Ser mujer y lanzarse a vivir la experiencia de conocer diferentes partes del mundo puede resultar un panorama que, en la actualidad, es recurrente para quienes son avezadas y buscan enriquecer su vida con experiencias de este tipo. Pero hay quienes buscan algo más allá de conocer y viven viajes dignos de contar.
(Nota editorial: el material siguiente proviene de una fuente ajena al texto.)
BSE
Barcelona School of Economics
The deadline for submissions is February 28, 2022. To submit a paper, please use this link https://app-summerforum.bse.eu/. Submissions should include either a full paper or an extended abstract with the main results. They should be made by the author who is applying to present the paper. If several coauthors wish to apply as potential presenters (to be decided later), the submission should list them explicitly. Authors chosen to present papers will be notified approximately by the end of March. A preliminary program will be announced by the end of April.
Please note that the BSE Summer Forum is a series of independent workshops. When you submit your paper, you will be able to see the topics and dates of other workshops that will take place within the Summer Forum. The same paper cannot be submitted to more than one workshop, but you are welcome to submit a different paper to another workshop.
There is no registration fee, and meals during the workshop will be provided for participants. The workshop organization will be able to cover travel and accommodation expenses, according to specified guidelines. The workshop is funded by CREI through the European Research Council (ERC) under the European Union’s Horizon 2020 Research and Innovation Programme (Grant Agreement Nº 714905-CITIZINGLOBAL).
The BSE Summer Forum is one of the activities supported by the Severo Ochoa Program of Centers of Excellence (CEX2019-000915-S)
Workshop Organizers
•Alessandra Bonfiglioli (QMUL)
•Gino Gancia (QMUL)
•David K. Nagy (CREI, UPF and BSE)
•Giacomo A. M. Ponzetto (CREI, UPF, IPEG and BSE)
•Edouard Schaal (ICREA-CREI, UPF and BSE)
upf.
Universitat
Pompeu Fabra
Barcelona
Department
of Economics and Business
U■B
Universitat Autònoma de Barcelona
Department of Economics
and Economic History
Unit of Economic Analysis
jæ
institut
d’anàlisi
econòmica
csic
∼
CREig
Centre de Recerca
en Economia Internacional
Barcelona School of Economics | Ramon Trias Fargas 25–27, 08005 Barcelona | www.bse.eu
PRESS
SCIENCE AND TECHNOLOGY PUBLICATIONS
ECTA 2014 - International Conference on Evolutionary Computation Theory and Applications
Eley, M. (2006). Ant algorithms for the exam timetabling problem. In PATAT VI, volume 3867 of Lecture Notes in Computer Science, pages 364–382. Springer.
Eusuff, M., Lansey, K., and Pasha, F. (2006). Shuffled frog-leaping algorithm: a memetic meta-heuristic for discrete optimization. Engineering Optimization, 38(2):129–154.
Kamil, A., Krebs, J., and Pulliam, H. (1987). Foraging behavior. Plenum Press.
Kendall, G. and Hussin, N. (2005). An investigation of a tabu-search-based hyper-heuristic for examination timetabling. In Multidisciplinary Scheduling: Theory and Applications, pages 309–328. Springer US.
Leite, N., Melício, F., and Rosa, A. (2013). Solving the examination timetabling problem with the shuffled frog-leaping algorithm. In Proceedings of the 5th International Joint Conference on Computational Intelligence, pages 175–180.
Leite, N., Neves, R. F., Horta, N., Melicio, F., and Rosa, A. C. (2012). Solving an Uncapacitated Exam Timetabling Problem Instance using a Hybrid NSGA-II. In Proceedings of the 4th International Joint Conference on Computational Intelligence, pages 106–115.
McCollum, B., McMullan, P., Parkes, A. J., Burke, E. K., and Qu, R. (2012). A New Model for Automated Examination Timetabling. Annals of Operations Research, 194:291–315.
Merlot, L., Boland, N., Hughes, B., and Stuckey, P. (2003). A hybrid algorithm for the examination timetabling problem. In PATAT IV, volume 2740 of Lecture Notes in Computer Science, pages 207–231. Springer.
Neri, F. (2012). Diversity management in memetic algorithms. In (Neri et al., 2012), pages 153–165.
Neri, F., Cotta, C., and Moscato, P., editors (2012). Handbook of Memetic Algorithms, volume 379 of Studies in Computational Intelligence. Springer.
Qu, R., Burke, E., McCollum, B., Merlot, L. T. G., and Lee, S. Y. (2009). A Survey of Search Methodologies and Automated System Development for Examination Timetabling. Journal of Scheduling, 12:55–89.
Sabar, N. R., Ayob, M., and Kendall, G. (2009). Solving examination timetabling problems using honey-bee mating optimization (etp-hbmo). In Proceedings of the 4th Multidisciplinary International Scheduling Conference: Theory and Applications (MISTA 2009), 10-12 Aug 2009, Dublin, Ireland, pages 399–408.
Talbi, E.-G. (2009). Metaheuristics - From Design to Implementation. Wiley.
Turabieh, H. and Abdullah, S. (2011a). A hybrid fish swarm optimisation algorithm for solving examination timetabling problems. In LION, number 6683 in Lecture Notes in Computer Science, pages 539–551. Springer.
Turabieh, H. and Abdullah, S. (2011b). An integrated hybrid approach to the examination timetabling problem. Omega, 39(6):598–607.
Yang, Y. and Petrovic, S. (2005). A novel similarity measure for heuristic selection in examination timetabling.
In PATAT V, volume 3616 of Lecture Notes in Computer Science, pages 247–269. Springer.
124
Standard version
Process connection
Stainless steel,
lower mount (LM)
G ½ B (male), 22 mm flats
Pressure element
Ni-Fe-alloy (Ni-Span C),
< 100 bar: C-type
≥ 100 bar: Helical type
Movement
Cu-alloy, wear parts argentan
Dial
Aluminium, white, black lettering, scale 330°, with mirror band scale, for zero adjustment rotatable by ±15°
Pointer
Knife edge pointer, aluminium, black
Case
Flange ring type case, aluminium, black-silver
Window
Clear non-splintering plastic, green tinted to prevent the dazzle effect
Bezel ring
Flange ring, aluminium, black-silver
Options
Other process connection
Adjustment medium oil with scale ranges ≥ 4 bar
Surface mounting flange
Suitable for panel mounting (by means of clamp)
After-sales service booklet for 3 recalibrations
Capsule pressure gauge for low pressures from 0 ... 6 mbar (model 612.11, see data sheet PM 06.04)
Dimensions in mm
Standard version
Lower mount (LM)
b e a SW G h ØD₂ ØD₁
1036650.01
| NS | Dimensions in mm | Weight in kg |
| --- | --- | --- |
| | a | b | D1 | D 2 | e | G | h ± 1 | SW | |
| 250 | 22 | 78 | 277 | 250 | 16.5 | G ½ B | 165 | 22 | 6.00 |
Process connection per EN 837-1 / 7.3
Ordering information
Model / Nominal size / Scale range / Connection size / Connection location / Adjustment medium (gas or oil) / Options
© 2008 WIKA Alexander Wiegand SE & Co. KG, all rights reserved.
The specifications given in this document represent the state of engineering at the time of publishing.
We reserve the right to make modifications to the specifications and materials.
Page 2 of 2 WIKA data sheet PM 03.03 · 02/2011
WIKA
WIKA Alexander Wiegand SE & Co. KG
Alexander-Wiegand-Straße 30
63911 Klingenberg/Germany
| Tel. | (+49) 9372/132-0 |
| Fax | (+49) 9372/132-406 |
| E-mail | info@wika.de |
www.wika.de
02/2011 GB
Paloma León es una mujer, madre de tres hijos, dueña de “un espíritu nómada” que la ha llevado a conocer en profundidad diferentes países con el fin de estampar en sus libros y página web las vivencias que ha experimentado en cada uno de ellos. Empujada por sus hijos y con el apoyo de su familia, vive este gusto por los viajes y solamente con su mochila comienza a construir historias en cada lugar que visita.

¿Cuándo decidiste comenzar a viajar?

La decisión de comenzar a viajar fue cuando me di cuenta que mi vida no podía girar sólo en torno a los roles que cumplía día a día, es decir, ser mamá, ser pareja, trabajadora, hija, nieta… Llegó un punto en mi vida que me di cuenta que todo lo que hacía era “para el resto” y no había realizado nada por mí, de lo que a mí, como individuo, me llenaba internamente. Cuando me di cuenta de eso, tuve una “batalla interna”. Por un lado tenía este espíritu más nómada que anhelaba viajar, vivir otras culturas, escribir aventuras y, por otro lado, cumplir con mis roles, principalmente el de mamá. Así que no era fácil. Si bien mis hijos son mi mayor felicidad, me sentía frustrada de “no poder” realizar ese sueño que tenía. Un día me pidieron ver una película con ellos. La película se trataba de un delfín que su sueño era recorrer el mundo, salir hacia lo desconocido, pues sentía un llamado muy fuerte a vivir más allá del coral que conocía. Al finalizar la película, mi hijo menor ─7 años en ese momento─ me dijo: “Mamá, atrévete a vivir la aventura de la vida”… y la mayor ─9 años a esa fecha─ dijo: “Vive tu sueño, mamá”… Ahí comencé a viajar.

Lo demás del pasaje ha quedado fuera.